## Records provided

------------

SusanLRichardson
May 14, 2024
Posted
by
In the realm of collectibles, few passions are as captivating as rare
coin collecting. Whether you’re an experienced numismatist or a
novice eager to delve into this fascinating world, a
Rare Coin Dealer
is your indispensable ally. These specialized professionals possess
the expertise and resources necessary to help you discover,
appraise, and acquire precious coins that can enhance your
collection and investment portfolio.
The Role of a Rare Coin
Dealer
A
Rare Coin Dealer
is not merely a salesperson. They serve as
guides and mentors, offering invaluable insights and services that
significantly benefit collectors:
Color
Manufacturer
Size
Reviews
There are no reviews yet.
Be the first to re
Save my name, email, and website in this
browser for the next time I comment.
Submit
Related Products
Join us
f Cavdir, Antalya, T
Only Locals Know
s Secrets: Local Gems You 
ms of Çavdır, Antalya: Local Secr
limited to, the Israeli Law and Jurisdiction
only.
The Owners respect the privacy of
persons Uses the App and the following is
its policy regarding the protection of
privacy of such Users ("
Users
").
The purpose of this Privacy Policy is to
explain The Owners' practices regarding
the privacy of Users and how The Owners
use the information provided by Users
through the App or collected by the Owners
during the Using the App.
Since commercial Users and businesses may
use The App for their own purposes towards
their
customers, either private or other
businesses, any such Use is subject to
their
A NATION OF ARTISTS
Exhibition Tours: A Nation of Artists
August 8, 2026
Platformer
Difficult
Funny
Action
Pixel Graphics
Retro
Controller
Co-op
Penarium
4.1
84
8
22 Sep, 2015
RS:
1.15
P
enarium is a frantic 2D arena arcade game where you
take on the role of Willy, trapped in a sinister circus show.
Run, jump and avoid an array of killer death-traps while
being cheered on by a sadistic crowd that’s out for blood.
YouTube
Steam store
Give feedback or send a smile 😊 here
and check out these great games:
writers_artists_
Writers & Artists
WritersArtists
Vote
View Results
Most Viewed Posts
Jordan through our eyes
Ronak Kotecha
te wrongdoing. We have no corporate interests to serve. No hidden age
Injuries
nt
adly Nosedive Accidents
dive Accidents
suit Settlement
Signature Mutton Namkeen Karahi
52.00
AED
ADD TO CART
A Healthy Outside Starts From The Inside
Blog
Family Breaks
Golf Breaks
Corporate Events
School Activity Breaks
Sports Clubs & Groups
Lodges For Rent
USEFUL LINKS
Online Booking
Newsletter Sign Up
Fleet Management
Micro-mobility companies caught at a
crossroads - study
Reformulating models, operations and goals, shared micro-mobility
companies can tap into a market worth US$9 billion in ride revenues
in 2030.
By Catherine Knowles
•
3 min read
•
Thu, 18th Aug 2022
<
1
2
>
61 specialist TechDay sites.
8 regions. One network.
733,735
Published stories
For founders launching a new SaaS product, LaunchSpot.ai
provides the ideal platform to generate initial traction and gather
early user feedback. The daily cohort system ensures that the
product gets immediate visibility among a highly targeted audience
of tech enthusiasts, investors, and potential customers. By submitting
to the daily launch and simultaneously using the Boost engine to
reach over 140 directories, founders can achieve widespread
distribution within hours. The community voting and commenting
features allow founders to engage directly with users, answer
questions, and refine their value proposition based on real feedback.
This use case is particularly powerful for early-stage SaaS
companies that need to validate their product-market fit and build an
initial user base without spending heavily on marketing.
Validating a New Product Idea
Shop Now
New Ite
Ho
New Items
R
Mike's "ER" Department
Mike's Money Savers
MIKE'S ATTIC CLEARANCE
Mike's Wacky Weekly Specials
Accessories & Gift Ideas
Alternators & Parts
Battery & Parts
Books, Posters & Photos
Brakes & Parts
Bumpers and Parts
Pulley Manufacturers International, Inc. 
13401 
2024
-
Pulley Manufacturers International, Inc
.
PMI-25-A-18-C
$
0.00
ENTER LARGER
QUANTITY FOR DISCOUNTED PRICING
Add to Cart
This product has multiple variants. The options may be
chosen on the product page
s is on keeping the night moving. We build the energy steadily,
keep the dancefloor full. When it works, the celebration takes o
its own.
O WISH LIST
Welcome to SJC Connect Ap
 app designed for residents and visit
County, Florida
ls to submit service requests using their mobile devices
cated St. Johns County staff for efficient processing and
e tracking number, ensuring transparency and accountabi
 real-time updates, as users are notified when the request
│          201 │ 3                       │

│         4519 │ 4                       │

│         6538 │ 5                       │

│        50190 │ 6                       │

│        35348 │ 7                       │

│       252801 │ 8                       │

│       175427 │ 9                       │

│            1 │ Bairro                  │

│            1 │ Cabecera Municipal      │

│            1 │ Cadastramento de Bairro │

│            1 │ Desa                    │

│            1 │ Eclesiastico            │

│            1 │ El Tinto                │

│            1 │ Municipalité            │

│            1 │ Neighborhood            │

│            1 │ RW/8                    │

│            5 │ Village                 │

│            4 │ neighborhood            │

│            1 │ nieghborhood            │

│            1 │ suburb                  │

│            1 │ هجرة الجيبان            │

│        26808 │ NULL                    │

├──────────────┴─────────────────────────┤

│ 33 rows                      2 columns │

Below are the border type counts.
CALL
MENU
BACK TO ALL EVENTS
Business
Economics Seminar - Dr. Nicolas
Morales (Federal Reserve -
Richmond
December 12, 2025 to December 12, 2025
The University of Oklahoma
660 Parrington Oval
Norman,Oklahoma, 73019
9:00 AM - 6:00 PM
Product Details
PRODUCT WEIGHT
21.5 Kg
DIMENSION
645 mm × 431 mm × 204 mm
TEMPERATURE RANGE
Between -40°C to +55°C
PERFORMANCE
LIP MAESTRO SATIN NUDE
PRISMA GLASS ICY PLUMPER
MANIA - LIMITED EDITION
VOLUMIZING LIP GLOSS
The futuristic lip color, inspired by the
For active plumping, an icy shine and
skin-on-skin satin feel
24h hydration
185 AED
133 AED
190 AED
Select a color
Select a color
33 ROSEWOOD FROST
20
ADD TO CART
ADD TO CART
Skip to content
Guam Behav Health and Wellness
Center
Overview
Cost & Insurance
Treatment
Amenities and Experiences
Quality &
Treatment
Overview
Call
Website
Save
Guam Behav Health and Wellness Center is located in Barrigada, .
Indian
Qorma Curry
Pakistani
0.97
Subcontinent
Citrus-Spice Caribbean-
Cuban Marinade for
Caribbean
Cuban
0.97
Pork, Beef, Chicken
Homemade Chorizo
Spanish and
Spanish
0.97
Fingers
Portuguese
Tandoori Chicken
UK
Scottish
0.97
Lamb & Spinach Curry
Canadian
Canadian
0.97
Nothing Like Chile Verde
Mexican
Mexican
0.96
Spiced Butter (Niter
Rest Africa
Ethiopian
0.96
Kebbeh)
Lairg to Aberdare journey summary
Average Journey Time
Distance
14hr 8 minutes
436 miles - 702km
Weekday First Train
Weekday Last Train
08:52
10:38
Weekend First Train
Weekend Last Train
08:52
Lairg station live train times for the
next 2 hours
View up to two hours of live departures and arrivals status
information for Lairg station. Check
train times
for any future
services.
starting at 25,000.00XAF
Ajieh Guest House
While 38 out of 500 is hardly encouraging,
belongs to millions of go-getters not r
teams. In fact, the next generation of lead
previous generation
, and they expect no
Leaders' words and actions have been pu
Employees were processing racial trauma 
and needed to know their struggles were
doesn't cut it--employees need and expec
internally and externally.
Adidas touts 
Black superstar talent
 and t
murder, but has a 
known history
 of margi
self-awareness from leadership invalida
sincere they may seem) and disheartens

------------

## Work task
Write out the lines of the records word for word, from the first line down to and including the line that contains "The purpose of this Privacy Policy is to".

## Written response
SusanLRichardson
May 14, 2024
Posted
by
In the realm of collectibles, few passions are as captivating as rare
coin collecting. Whether you’re an experienced numismatist or a
novice eager to delve into this fascinating world, a
Rare Coin Dealer
is your indispensable ally. These specialized professionals possess
the expertise and resources necessary to help you discover,
appraise, and acquire precious coins that can enhance your
collection and investment portfolio.
The Role of a Rare Coin
Dealer
A
Rare Coin Dealer
is not merely a salesperson. They serve as
guides and mentors, offering invaluable insights and services that
significantly benefit collectors:
Color
Manufacturer
Size
Reviews
There are no reviews yet.
Be the first to re
Save my name, email, and website in this
browser for the next time I comment.
Submit
Related Products
Join us
f Cavdir, Antalya, T
Only Locals Know
s Secrets: Local Gems You 
ms of Çavdır, Antalya: Local Secr
limited to, the Israeli Law and Jurisdiction
only.
The Owners respect the privacy of
persons Uses the App and the following is
its policy regarding the protection of
privacy of such Users ("
Users
").
The purpose of this Privacy Policy is to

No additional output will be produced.